▶ **Text block**

Coal mine emissions make up about 6.7% of Australia's total greenhouse emissions, with environmentally toxic methane gas emissions from underground coal mines contributing to 5.7%.
Toxic emissions from the spontaneous combustion of waste coal contribute an unknown further percentage of total greenhouse gas. With Australia's underground coal mines typically producing around 800,000 tonnes of waste coal per mine per year, all of it vulnerable to spontaneous combustion, there is an urgent need to reduce these emissions.
The coal industry has explored many processes for removing methane from the mine drainage and ventilation systems, including the potential for converting methane in the ventilation system to fuel, but because methane concentrations are usually too low for self-sustaining combustion, and the levels too fluctuating for the constant fuel supply needed to generate power efficiently, the solution has remained to date in the too hard basket.
Although several waste coal burning coal technologies already exist, ComEnergy designed and developed a plant with new technology that allows waste coal and methane to be burnt efficiently to produce electricity.
It is a simple, flexible and inexpensive process, with a typical plant producing 10 megawatts of electricity, which can be used to power the mine's own operations, and the surplus fed back into the power grid for general consumption.
The system has the potential not only of reducing emissions from coal mines, but also significantly reducing greenhouse effects by displacing hundreds of megawatts of electricity already in the power grid with electricity fuelled by burnt methane.

▶ **Exercises**
1: List the adjectives that the passage on coal mine emissions uses to describe the ComEnergy process.
2: Duplicate the part of the passage on coal mine emissions between "Although several waste" and "to produce electricity.", inclusive.

Stored data entries

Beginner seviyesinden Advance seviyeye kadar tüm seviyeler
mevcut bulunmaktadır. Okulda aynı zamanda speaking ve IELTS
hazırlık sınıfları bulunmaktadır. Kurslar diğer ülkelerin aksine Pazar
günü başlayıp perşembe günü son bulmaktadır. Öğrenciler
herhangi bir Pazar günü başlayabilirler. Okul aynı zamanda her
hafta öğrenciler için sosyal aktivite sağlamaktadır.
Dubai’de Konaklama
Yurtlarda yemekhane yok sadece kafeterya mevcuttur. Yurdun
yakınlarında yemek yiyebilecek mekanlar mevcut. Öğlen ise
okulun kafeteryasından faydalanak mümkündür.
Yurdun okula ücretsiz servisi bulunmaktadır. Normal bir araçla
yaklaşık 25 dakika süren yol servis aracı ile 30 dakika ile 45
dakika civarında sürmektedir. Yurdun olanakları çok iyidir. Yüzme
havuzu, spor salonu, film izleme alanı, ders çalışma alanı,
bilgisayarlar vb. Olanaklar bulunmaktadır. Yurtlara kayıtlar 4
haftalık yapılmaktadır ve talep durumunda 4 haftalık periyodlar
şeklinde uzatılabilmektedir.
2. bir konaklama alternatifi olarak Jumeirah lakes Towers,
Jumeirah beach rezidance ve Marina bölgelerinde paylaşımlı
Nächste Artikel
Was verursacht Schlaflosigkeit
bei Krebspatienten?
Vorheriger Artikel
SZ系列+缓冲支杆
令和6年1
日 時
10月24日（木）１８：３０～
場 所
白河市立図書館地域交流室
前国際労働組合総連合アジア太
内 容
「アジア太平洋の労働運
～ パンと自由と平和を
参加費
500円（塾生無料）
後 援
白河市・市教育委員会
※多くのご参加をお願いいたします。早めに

▶ **Solution list**
1: simple, flexible, inexpensive

2:
Although several waste coal burning coal technologies already exist, ComEnergy designed and developed a plant with new technology that allows waste coal and methane to be burnt efficiently to produce electricity.